“We actually buy the word ‘eBay,’ which is very, very unintuitive. We’ve done numerous, numerous tests on this, because every time I go and say, ‘We buy the keyword, eBay’, people come back and say, ‘You’re an idiot. Why are you buying the keyword eBay? Everybody knows eBay. You don’t need to buy the keyword eBay.’ says Matt Ackley, eBay’s VP of Net Marketing.
“We have proven this through analytics … over and over again that it is actually incremental to buy the keyword eBay.
“The reason we believe it is such that there are different types of users … [who] use search in different ways. … There’s probably users who essentially, we say, ‘Put their faith in Google. In Google we trust, and I’m just going to click on the organic search results because I trust the Google algorithm
.’ Then, there’s the group of users who say, ‘You know what? If somebody’s willing to pay for something, they’ve probably got something of quality to sell.”
“So, we’ve seen that by buying keyword eBay, we actually get incremental traffic. Now, of course, we cannibalize the natural search or the organic search results. We’re paying for traffic that supposedly we would have gotten for free, and that’s always the question internally, ‘Why are you doing this?’ But, we’ve run the data over and over again.”
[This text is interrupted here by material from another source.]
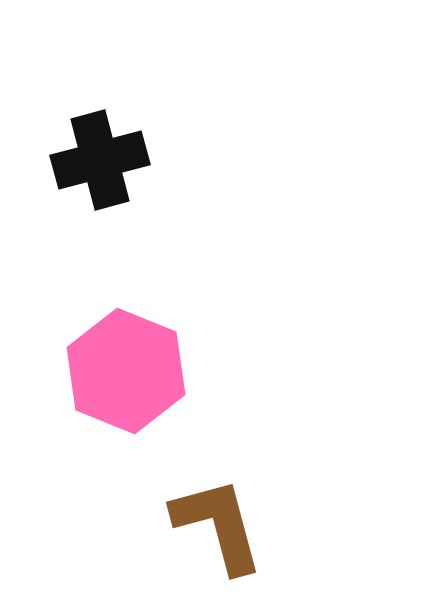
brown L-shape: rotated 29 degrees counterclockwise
o Google’s One-Box presents new challenges
“Our site name is the same as our [stock] ticker symbol — so when you do a search on eBay, actually, the ticker symbol and quote comes up at the top of the natural search listings, which effectively drops our first organic result down to what would be like the third position. … I went to the CEO at one point and said, ‘You know we could probably save a ton of money if you changed the ticker symbol.’ That didn’t go over too well.”